Student housing has the characteristics of, and has proven itself to be, a low-risk defensive asset class with a counter-cyclical nature: Over the last 70 years, there have been more students in and after every economic downturn. To date, the student housing sector has attracted more than 700 companies globally, with more expected to enter the arena in coming years.
As an alternative asset class, student housing has long outgrown its tentative beginnings. There are many opportunities and more than 200 portfolios, of which 75% have fewer than 5,000 beds, creating a benefit for investors interested in consolidation within this class. Today, major investors such as Greystar, Hines, Blackstone, and many others are making billions in student housing transactions.
According to a poll carried out by the GRI Club earlier this fall, investment appetite currently stands at very high levels: 65% of investors want to spend more in this asset class, 25% have put their investment on hold, and 10% have been considering divesting.
When we look at student housing demand over the course of this year, occupancies have decreased by up to 10% in most countries, against an original expectation of 20% or more. Most cities and private student housing properties in Germany, the UK, the Netherlands, and the CEE are reaching over 90% occupancy, followed by France, Spain, and Italy with an occupancy rate of around 80%. Older properties or products with a large number of shared rooms have attracted fewer clients.
Naturally, given the restrictions in place, the globally strong 18-year-old cohort has undertaken more domestic travel, which has partially replaced and helped offset the missing international students this academic year. In addition, students continued to arrive in fall even if universities were delivering online, preferring to be with their friends and social networks, as well as near better practice and job opportunities than those on offer at home. Moreover, private student housing adopted exceptional Covid-19 contingency plans and is now considered a better, even the best, accommodation option by many who would otherwise have opted for a shared apartment.
We see the year 2020 as a year of change. Rapid shifts around the world are also reflected in students’ preferences, especially in today’s “new normal”. According to Student.com data, there have been shifts in students’ preferred room types. Students’ interest in shared rooms is declining, due in particular to safety concerns. We are still seeing a growing trend for single studios, which are more and more in demand.

[Stored data entries]
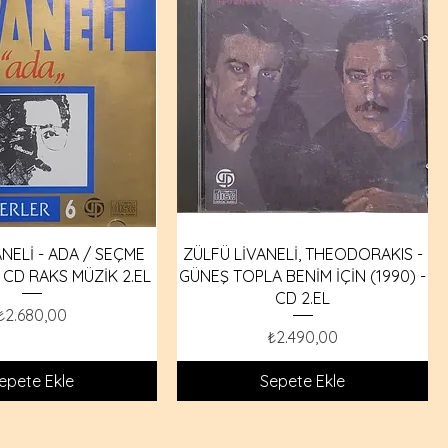
NELİ - ADA / SEÇME
ZÜLFÜ LİVANELİ, THEODORAKIS -
 CD RAKS MÜZİK 2.EL
GÜNEŞ TOPLA BENİM İÇİN (1990) -
CD 2.EL
Fiyat
₺2.680,00
Fiyat
₺2.490,00
epete Ekle
Sepete Ekle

### Your tasks
(1) From the student housing text, return the passage starting at "Student housing has the" and ending at "in coming years.".
(2) In the student housing text, what share of investors in the GRI Club poll want to spend more in this asset class?
(3) Translate this sentence from the student housing text into Spanish: "Older properties or products with a large number of shared rooms have attracted fewer clients."

### Responses to the exercise
(1)
Student housing has the characteristics of, and has proven itself to be, a low-risk defensive asset class with a counter-cyclical nature: Over the last 70 years, there have been more students in and after every economic downturn. To date, the student housing sector has attracted more than 700 companies globally, with more expected to enter the arena in coming years.

(2) 65%

(3) Las propiedades más antiguas o los productos con un gran número de habitaciones compartidas han atraído a menos clientes.